▶ [Work order A]:
According to the tuna salad post, in which city is it snowing in March?
======== Text segment
Mediterranean Tuna Salad w/ Dijon Mustard, Lemon & Herb Vinaigrette

I woke up this Thursday morning to ice and snow all over my neighborhood.  It is March, and we are getting snow in Dallas!  Does anyone else think this sounds ludicrous?  Regardless of how silly it sounds, I am very happy for it, as I get to enjoy a delicious cup or two of Earl Grey, while working from home.  Normally, I am rushing out the door without any coffee or tea … or breakfast for that matter.  Looking outside of our uptown condo this beautiful cold morning, I snapped a few pictures to share.

After taking care of a few things via phone, I decided to get back to business … and pleasure.  I turned on my work and my personal computers in an attempt to get some work done on both fronts, while enjoying some much needed Caffeine.  Instead of a wholesome breakfast, I opted to have an early lunch.  And what I wanted to do on this cold day was to be transported to the beautiful Mediterranean.
================
▶ [Work order B]:
From the records, echo the lines verbatim, beginning at the line that contains "Universidad del Museo Social Argentino" and ending after the line that contains "Universidad Kennedy".
======== Information
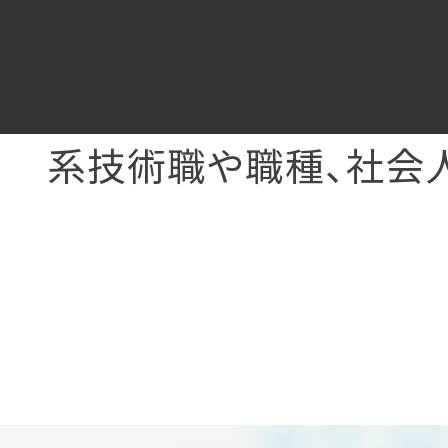
系技術職や職種、社会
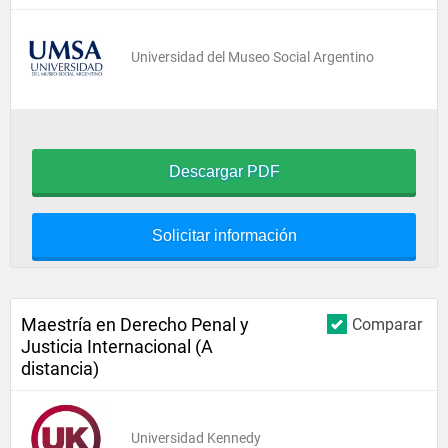
Universidad del Museo Social Argentino
Descargar PDF
Solicitar información
Maestría en Derecho Penal y
Comparar
Justicia Internacional (A
distancia)
Universidad Kennedy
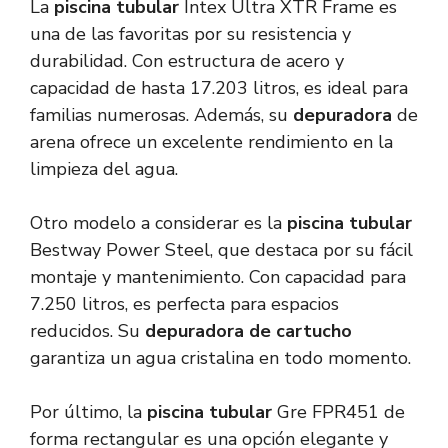
La
piscina tubular
Intex Ultra XTR Frame es
una de las favoritas por su resistencia y
durabilidad. Con estructura de acero y
capacidad de hasta 17.203 litros, es ideal para
familias numerosas. Además, su
depuradora
de
arena ofrece un excelente rendimiento en la
limpieza del agua.
Otro modelo a considerar es la
piscina tubular
Bestway Power Steel, que destaca por su fácil
montaje y mantenimiento. Con capacidad para
7.250 litros, es perfecta para espacios
reducidos. Su
depuradora de cartucho
garantiza un agua cristalina en todo momento.
Por último, la
piscina tubular
Gre FPR451 de
forma rectangular es una opción elegante y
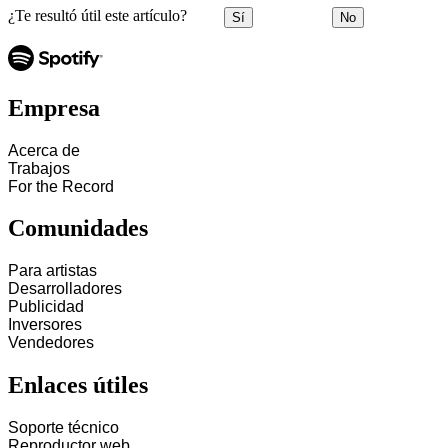
¿Te resultó útil este artículo?
Sí
No
Empresa
Acerca de
Trabajos
For the Record
Comunidades
Para artistas
Desarrolladores
Publicidad
Inversores
Vendedores
Enlaces útiles
Soporte técnico
Reproductor web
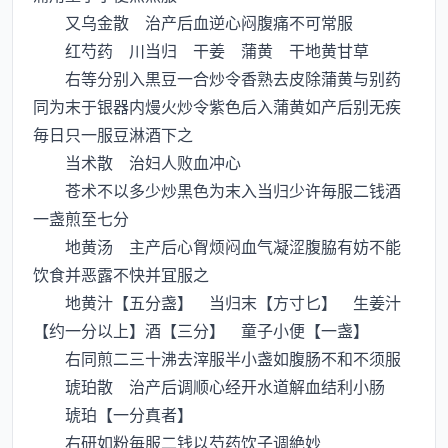
又乌金散 治产后血逆心闷腹痛不可常服
红芍药 川当归 干姜 蒲黄 干地黄甘草
右等分别入黒豆一合炒令香熟去皮除蒲黄与别药
同为末于银器内熳火炒令紫色后入蒲黄如产后别无疾
毎日只一服豆淋酒下之
当术散 治妇人败血冲心
苍术不以多少炒黒色为末入当归少许毎服二钱酒
一盏煎至七分
地黄汤 主产后心胷烦闷血气凝涩腹脇有妨不能
饮食并恶露不快并冝服之
地黄汁【五分盏】 当归末【方寸匕】 生姜汁
【约一分以上】酒【三分】 童子小便【一盏】
右同煎二三十沸去滓服半小盏如腹肠不和不须服
琥珀散 治产后调顺心经开水道解血结利小肠
琥珀【一分真者】
右研如粉毎服二钱以芍药饮子调絶妙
================
▶ [Exercise output A]:
Dallas.

▶ [Exercise output B]:
Universidad del Museo Social Argentino
Descargar PDF
Solicitar información
Maestría en Derecho Penal y
Comparar
Justicia Internacional (A
distancia)
Universidad Kennedy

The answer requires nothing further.